Community support for the garden has been good so far.

“It’s something new in this community,” said Doris Jackson, a Mt. Airy resident. “I’m always open to new things coming into this area, as long as it’s to make the area better and this seems to be trying to do that.”

Johnson said that the only pushback was from one resident who suggested that there may be other things that Pleasant Playground needs before a garden.

Organizers have an online petition to get support for the project, which currently has 195 signatures. They ask that those who sign leave their address so that the Department of Parks and Recreation can determine the level of support from the community.

Leonard Allen, a Mt.

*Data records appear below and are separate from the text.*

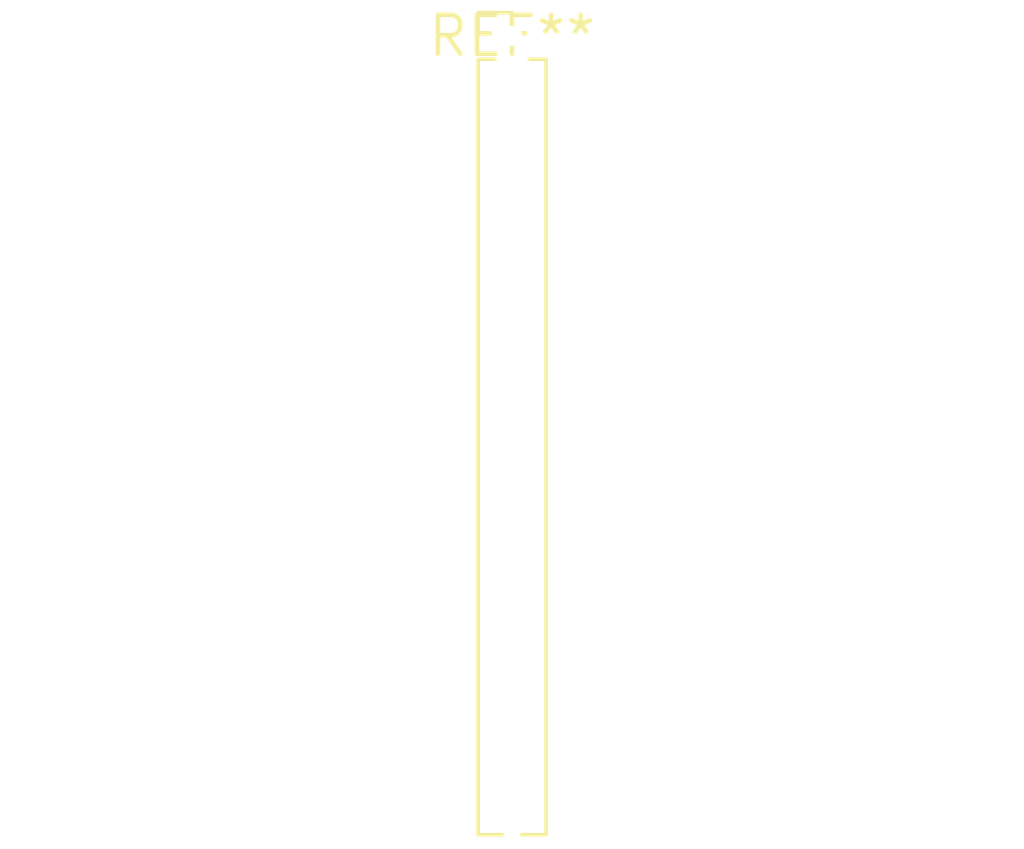
<source format=kicad_pcb>
(kicad_pcb (version 20240108) (generator pcbnew)

  (general
    (thickness 1.6)
  )

  (paper "A4")
  (layers
    (0 "F.Cu" signal)
    (31 "B.Cu" signal)
    (32 "B.Adhes" user "B.Adhesive")
    (33 "F.Adhes" user "F.Adhesive")
    (34 "B.Paste" user)
    (35 "F.Paste" user)
    (36 "B.SilkS" user "B.Silkscreen")
    (37 "F.SilkS" user "F.Silkscreen")
    (38 "B.Mask" user)
    (39 "F.Mask" user)
    (40 "Dwgs.User" user "User.Drawings")
    (41 "Cmts.User" user "User.Comments")
    (42 "Eco1.User" user "User.Eco1")
    (43 "Eco2.User" user "User.Eco2")
    (44 "Edge.Cuts" user)
    (45 "Margin" user)
    (46 "B.CrtYd" user "B.Courtyard")
    (47 "F.CrtYd" user "F.Courtyard")
    (48 "B.Fab" user)
    (49 "F.Fab" user)
    (50 "User.1" user)
    (51 "User.2" user)
    (52 "User.3" user)
    (53 "User.4" user)
    (54 "User.5" user)
    (55 "User.6" user)
    (56 "User.7" user)
    (57 "User.8" user)
    (58 "User.9" user)
  )

  (setup
    (pad_to_mask_clearance 0)
    (pcbplotparams
      (layerselection 0x00010fc_ffffffff)
      (plot_on_all_layers_selection 0x0000000_00000000)
      (disableapertmacros false)
      (usegerberextensions false)
      (usegerberattributes false)
      (usegerberadvancedattributes false)
      (creategerberjobfile false)
      (dashed_line_dash_ratio 12.000000)
      (dashed_line_gap_ratio 3.000000)
      (svgprecision 4)
      (plotframeref false)
      (viasonmask false)
      (mode 1)
      (useauxorigin false)
      (hpglpennumber 1)
      (hpglpenspeed 20)
      (hpglpendiameter 15.000000)
      (dxfpolygonmode false)
      (dxfimperialunits false)
      (dxfusepcbnewfont false)
      (psnegative false)
      (psa4output false)
      (plotreference false)
      (plotvalue false)
      (plotinvisibletext false)
      (sketchpadsonfab false)
      (subtractmaskfromsilk false)
      (outputformat 1)
      (mirror false)
      (drillshape 1)
      (scaleselection 1)
      (outputdirectory "")
    )
  )

  (net 0 "")

  (footprint "PinHeader_1x21_P1.27mm_Vertical" (layer "F.Cu") (at 0 0))

)

</source>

Airy resident who lives near Pleasant Playground, voiced his support for the project.

“This is the first I’m hearing about it, but I think it sounds great,” said Allen, 63. “I would consider getting a spot there because I love fresh produce and it would nice to be able to grow on my own.”

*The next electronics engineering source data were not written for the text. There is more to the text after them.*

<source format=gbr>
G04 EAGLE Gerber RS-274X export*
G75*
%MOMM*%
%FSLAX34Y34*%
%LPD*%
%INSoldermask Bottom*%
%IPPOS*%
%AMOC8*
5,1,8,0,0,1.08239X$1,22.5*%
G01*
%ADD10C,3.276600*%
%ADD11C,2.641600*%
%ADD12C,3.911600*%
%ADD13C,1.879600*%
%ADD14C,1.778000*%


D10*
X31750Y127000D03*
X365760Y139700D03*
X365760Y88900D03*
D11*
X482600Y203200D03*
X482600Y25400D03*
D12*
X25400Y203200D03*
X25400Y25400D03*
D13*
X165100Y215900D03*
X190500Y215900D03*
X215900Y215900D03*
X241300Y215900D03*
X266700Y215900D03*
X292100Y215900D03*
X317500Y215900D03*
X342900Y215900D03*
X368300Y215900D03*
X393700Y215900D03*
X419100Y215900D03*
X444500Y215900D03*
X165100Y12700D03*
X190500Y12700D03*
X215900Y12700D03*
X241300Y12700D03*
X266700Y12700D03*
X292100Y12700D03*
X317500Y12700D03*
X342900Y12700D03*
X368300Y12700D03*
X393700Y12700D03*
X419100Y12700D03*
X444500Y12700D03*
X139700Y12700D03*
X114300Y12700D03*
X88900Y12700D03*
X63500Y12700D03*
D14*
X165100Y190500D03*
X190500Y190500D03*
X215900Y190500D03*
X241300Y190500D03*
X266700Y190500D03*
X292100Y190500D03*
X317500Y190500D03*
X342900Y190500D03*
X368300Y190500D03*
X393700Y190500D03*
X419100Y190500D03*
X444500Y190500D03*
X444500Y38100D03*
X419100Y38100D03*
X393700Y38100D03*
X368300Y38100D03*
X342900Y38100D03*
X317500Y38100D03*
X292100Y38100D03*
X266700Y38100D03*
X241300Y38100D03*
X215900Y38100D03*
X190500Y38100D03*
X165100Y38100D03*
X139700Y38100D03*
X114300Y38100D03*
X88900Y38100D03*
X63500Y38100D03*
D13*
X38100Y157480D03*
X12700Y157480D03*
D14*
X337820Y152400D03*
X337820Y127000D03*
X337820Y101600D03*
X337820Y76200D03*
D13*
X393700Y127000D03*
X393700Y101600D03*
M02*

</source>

Allen said that being in an urban setting can be problematic when trying to find open areas to garden. There are not many community gardens in Northwest Philadelphia, so some residents have no choice but to stick to store-bought produce, he said.

There are many benefits to community gardens, according to Jennifer Greenberg, the executive director of Neighborhood Gardens Trust, a group dedicated to preserving land for community garden use.

“There’s good research to how more green spaces can serve benefits to help build social connections, provide a source for healthy, affordable foods, and there’s also many environmental benefits such as filtering water runoff,” said Greenberg. “Green spaces can also help with reducing violence.”

The one concern that Allen has for the project is funding.

“I would say that the only thing that concerns me is how they’ll pay for it,” said Allen. “It can’t be cheap, so I guess my only question is how they are going to pay for everything.”

The Department of Parks and Recreation will not help pay for the community garden, and neither will Pleasant Playground, whose advisory council has given support for the project. This leaves fundraising entirely up to the small group of organizers.

Proposed plans include 48 planting beds, four small picnic tables, new shade trees, water hookups, and space for mulch and compost.

They will need funds to pay for wood to build the raised beds, compost and soil, garden tools and other necessities. Johnson said that there a few ways to raise money, but wants to wait until they are 100 percent done with the application and get approval from the city before asking people for money.

“We have two avenues – there’s grants in the city that we can apply for and the other is just fundraising,” said Johnson.

He hopes that the support they’ve gotten from community members turns into financial support, because most of the money for this will have to come from donations, according to Johnson.

“We’re going to need about $10,000,” said Johnson. “It’s a lot, but I think that if people are really committed to this, we’ll find the money.”